Na atual conjuntura, privilegiamos obrigações de empresas com elevada qualidade de crédito emitidas em moeda forte (EUR e USD) de média duração (3 a 7 anos) e seletivamente em emissões emergentes.

Maiores riscos

O risco de recessão está cada vez mais implícito nos preços na generalidade dos ativos financeiros. Esta situação pode agravar-se no caso de os atuais níveis perdurarem por mais tempo, sendo que a intensidade do ajustamento será balanceada entre o abrandamento da procura (via aumento das taxas de juros), e o reajuste das várias cadeias de abastecimento.

Portanto, o cenário mais visível será o de estagflação, com o crescimento económico abaixo da inflação, o que poderá levar também para um cenário verosímil de recessão. O próximo semestre poderá ditar se o abrandamento será suave ou agressivo.

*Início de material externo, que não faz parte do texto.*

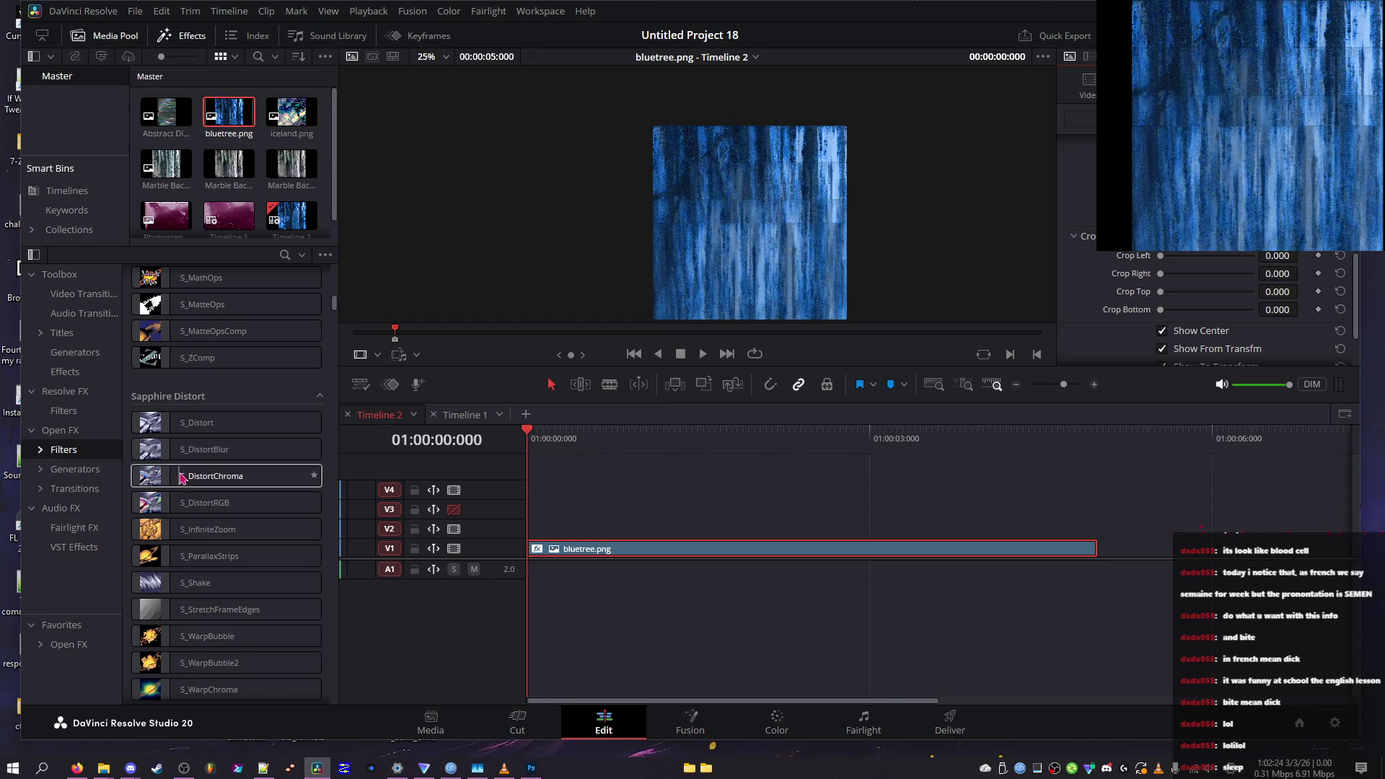
scroll(180, 446, "down", 3)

Contudo e igualmente relevante, alertamos para o risco de sair ou permanecer afastado dos ativos financeiros, o que poderá levar para uma deterioração do património financeiro. Face às fortes quedas e aliando a inflação elevada, é muito importante estar investido em ativos que melhor protejam dos vários ciclos económicos. Como sempre, adotamos e defendemos uma abordagem racional e convicção no poder da diversificação, da flexibilidade e do longo prazo no processo de investimento. Respeitar o horizonte temporal idealizado é fulcral para que várias ideias de investimento atinjam o seu valor. Só assim é possível ultrapassar as várias intempéries que vão assolando todos os ciclos de investimento.

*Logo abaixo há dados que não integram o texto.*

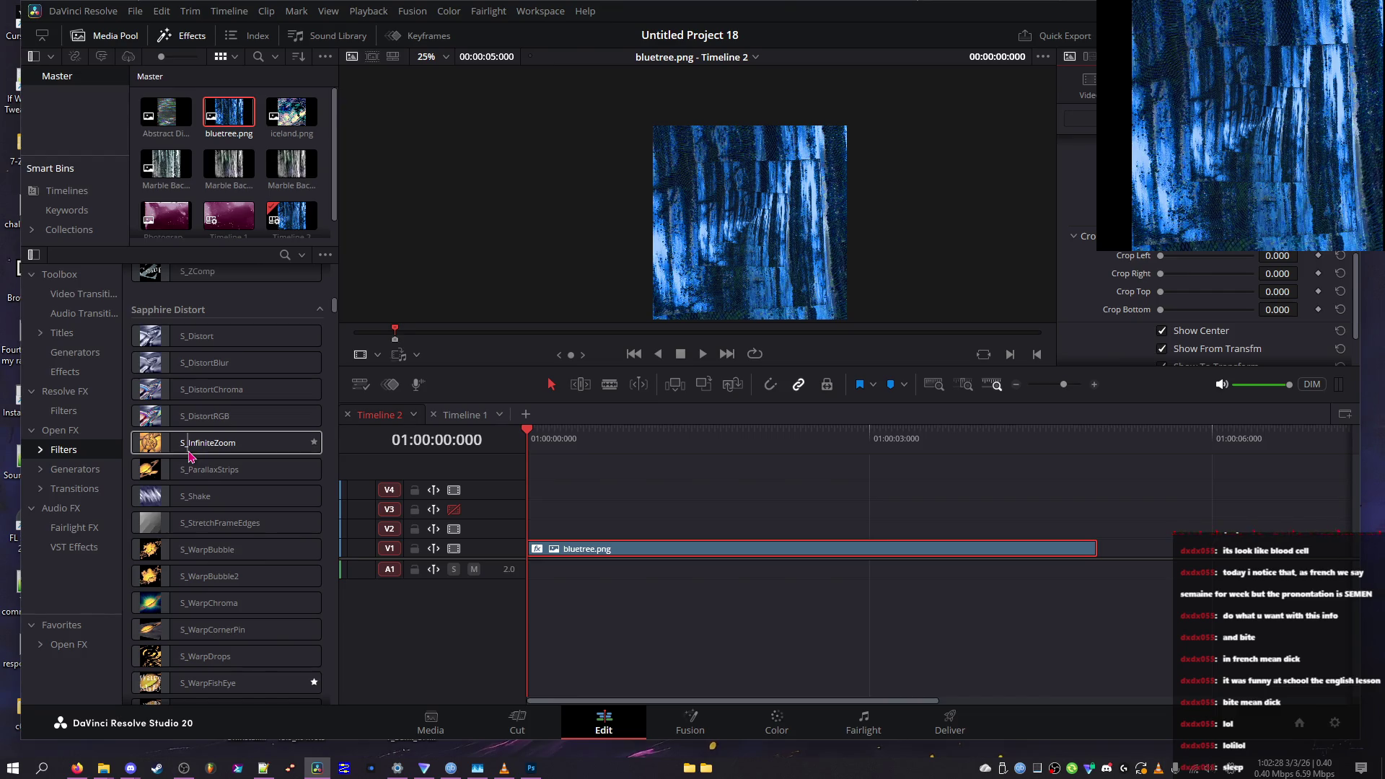
left_click(192, 449)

Recomendamos o fundo Optimize PPR Agressivo, com uma abordagem diversificada podendo estar investido até 100% em ações para um perfil mais agressivo. Para o investidor mais conservador, o fundo Optimize PPR Moderado com uma abordagem mais defensiva, investe no mínimo 50% em obrigações com elevada qualidade de crédito e com exposição às ações limitada a 15%.

Notas finais

As subidas das taxas de juro dos principais bancos centrais e as já incorporadas pelo mercado, começam a ser refletidas nos preços das matérias-primas com a generalidade a inverter o seu comportamento ascendente, indiciando um abrandamento dos níveis da inflação para os próximos meses. Por exemplo, o preço do petróleo já corrige 15% face ao máximo do ano. Nas matérias agrícolas, o trigo já se aproxima de valores, mais normalizados, a corrigir mais de 39% face aos seus máximos. Nas industriais, o alumínio já se situa nos valores de há um ano, apresentando uma queda de 37% face ao máximo de março.

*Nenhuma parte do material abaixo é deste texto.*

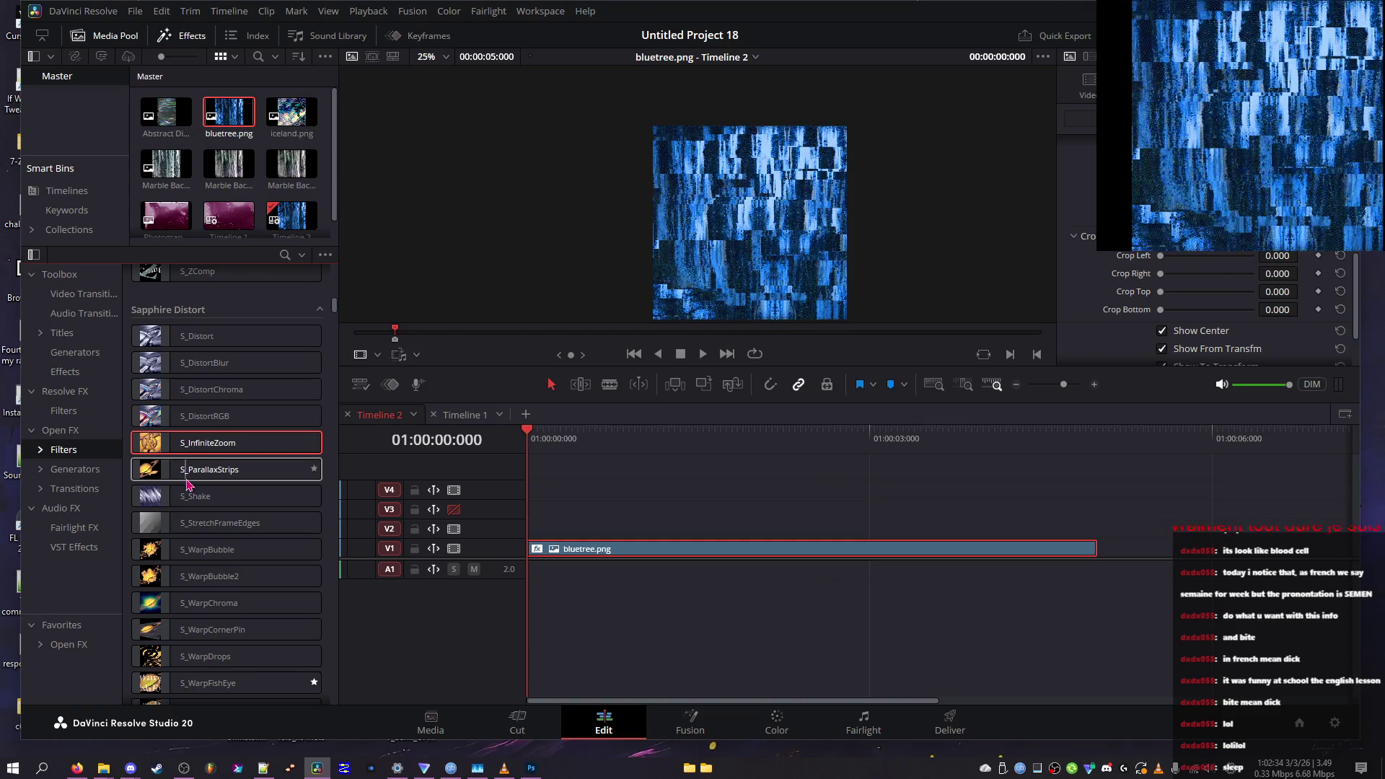
Apply S_InfiniteZoom to bluetree.png and switch Transparent Area to Inside
mouse_move(222, 446)
left_mouse_down()
mouse_move(564, 506)
mouse_move(584, 548)
left_mouse_up()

Estes ativos reagem fortemente às disrupções na economia, sendo os primeiros ativos a manifestarem-se perante um maior desequilíbrio oferta/procura. Este ciclo de subida de preços, foi despoletado pelo excesso de liquidez do mercado e pela escassez nas cadeias de abastecimento, ou seja, um excesso de procura perante uma escassa oferta. A correção que observamos já é um bom indício e um reflexo das fortes medidas restritivas por parte dos Bancos Centrais ao promoverem um arrefecimento na procura, o que deverá permitir corrigir as disrupções do último ano. Estamos convictos que a volatilidade vai continuar, nomeadamente através de rotações entre os ativos mais defensivos e agressivos. Contudo, as ações já transacionam a valorizações historicamente baixas, assim como as obrigações. No caso das ações é complicado assumir que o pior já passou, pelo que as entradas faseadas podem ser uma forma interessante de exposição ao mercado. Nas obrigações, observamos que os atuais níveis de taxa de juro já demonstram algum suporte, principalmente as obrigações americanas a 10 anos nos 3%. Ao contrário do observado nos primeiros 4 meses do ano, este nível já é considerado de refúgio nos dias de quedas abruptas.